When in doubt, always begin by asking Donald Knuth:
http://shreevatsa.wordpress.com/2008/05/16/premature-optimization-is-the-root-of-all-evil/
Or, for a slightly less high-brow take on micro-optimization:
http://www.codinghorror.com/blog/archives/000185.html
Most comparations have same coast, because the processor simply compares it in all aspects, then after that it takes a decision based on flags generated by this previous comparation so the comparation signal doesn't matter at all. But some architectures try to accelerate this process based on the value you are comparing with, like comparations against 0.
As far as I know, bitwise operations are the cheapest operations, slightly faster than addition and subtraction. Multiplication and division operations are a little more expensive, and comparation is the highest coast operation.

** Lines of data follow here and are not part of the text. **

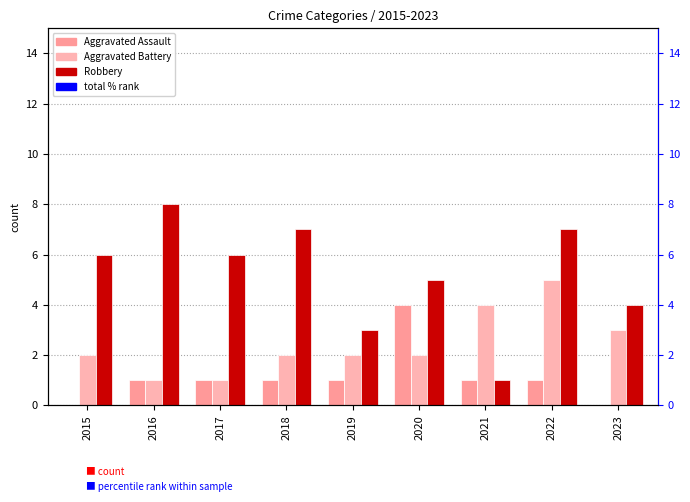

Which series has the largest total across all categories?

total (pct rank)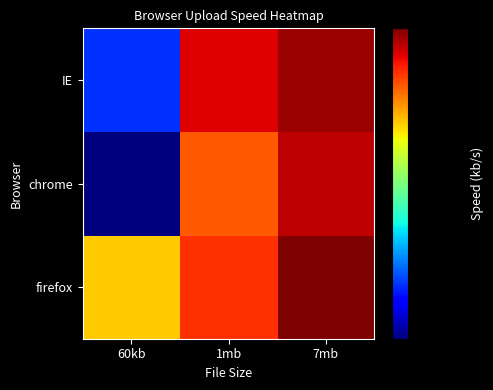

At how many categories does at least one series exceed 2165?

3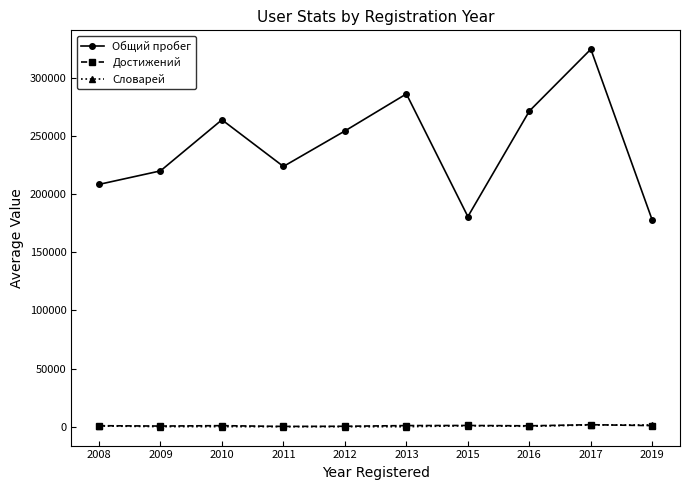

How many lines are shown in the chart?

3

That's like asking for a fish, when I would rather teach you to fish.
There are simple ways to see for yourself how long things take. My favorite is to just copy the code 10 times, and then wrap it in a loop of 10^8 times. If I run it and look at my watch, the number of seconds it takes translates to nanoseconds.
Saying don't do premature optimization is a "don't be". If you want a "do be" you could try a proactive performance tuning technique like this.
BTW my favorite way of coding your loop is:
for (i = N; --i >= 0;){...}
Premature Optimization can be dangerous the best approach would be to write your application without worrying about that and then find the slow points and optimize those. If you are really worried about this use a lower level language. An interpreted language like javascript will cost you some processing power when compared to a lower level language like C.
In this particular case, > vs = is probably not a perfomance issue. HOWEVER > is generally safer choice because prevents cases where you modified the code from running off into the weeds and stuck in a infinite loop.